Kelly Slater: "Well, obviously I knew it was an animated film right away. That was the first thing I knew. And then, you know, I didn't hear the name for a little bit. And I thought, 'I wonder if that's going to be corny or if it's going to work?' And then I saw what they were doing and I realized it was going to work right away. It's a really cute film. It's got a good story to it and it's a mockumentary of surfing. It's a playful story."
How close is it to reality?
Kelly Slater: "It is based on some true things in surfing, some real characters. There's a sense of reality to it and there's a story I think anyone who watched it young to old can relate to and identify with in some way. It's just a fun film. I think the title depicts that right away. And the animation, the action For an animated film, there's some parts when I watched it the first time I went, 'Oh, that might scare some kids,' in an exciting way though, not like a terrifying way. Especially in a theater with the sound and the waves breaking, you can feel the intensity of what happens in the ocean."
Do you think this will inspire some young kids to take up surfing?
Kelly Slater: "I would imagine so. I would think that this would allow some young kids to see surfing in a different way, and maybe families to see surfing in a different light than maybe it was portrayed in the past. It's a great family sport."
How did you get involved in this?
Sal Masekela: "Rob Machado, he " [giving Machado a hug]
He talked you into it?
Sal Masekela: "He talked me into it. I said, 'Dude, I'm not doing a penguin surf movie, bro.
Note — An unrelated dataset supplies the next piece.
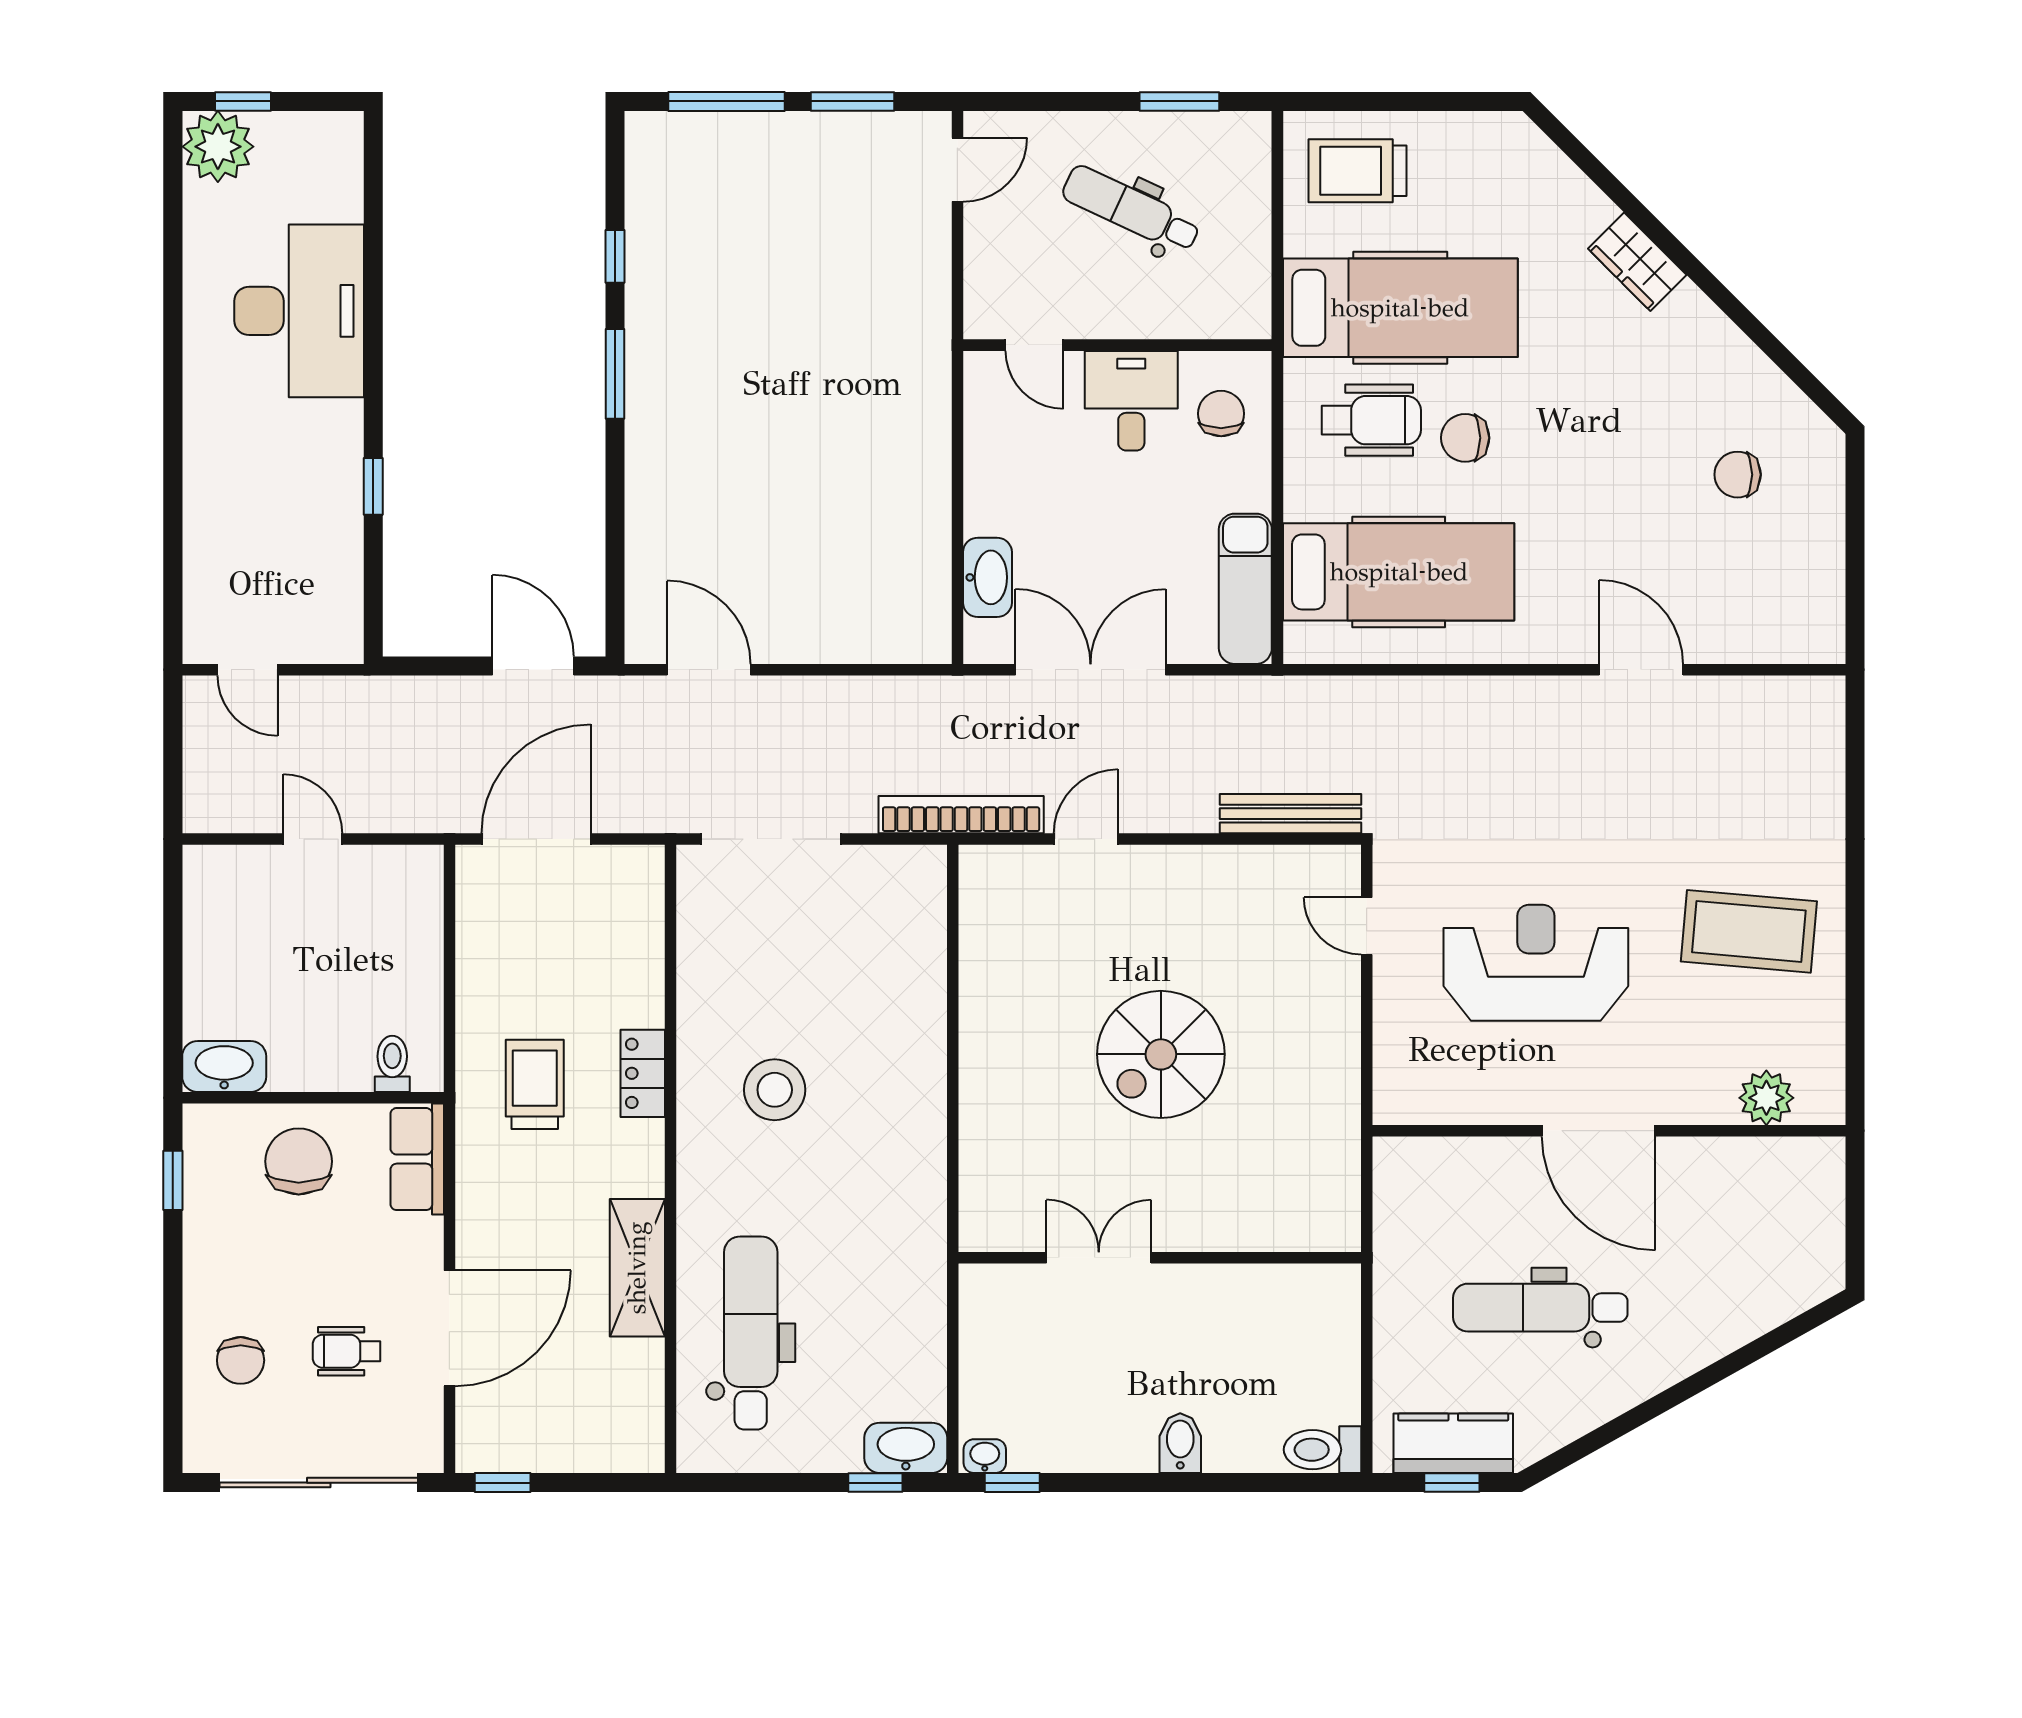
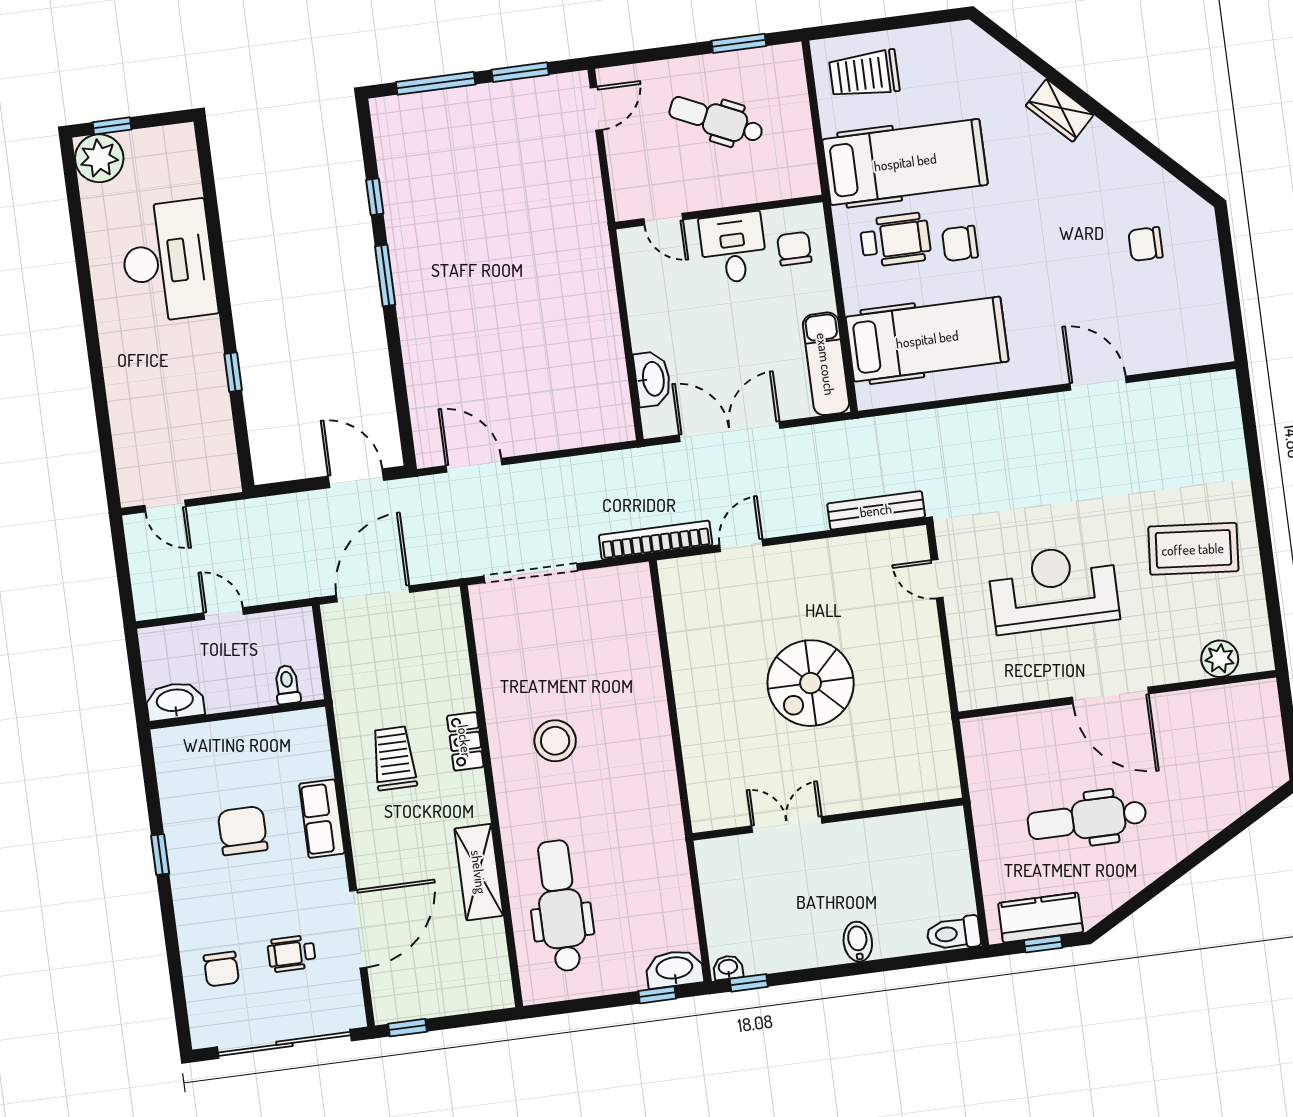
toilet: (392, 1064) -> (287, 685), moved
washbasin: (224, 1067) -> (175, 701), moved
wall: (313, 1098) -> (237, 714), moved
I'm not doing it.'"
Rob Machado: "Come on, Sal. For me. Do it with me, man."
Sal Masekela: "No really, when I found out I was going to get to work with both he and Kelly Slater it was an easy no-brainer. And as a lifelong surfer, to be in like a big $90 million surf movie is just the coolest thing ever."
Were you worried about how they were going to animate the waves?
Sal Masekela: "I went in for a session, my first meeting, and they showed me one version of what a wave might look like and I was like, 'I am beyond the call of in.' I was just blown away. I saw how much they had worked to get it right. And as a surfer, so many times in Hollywood they get it wrong and we end up looking really kooky. And you're just like, 'I hope that they're not going to make another North Shore.' Sorry Keanu Reeves. I mean not North Shore, another Point Break. North Shore was actually halfway decent. Point Break was really our low point for surfing. So yeah, I'm stoked, man."
But it is surfing penguins
Sal Masekela: "Yes."
And you're okay with that?
Sal Masekela: "I'm totally cool with that. I mean, penguins, if you can show me another, other than the dolphins, I think penguins are about as well suited for surfing as you can be. Built-in wetsuit."
Sal Masekela: "No knees. What else do they have going on? They can hold their breath a lot longer than us. Someone asked me about penguins, 'What is it about penguins? Why do penguins resonate so much with humans?' I said, 'Because they're neither black or white.' I think maybe there's a subliminal message going on."
We're all penguins.
Sal Masekela: "We're all penguins. At the end of the day, we're all penguins. Let's just get out there and swim. Swim in the ocean of life!"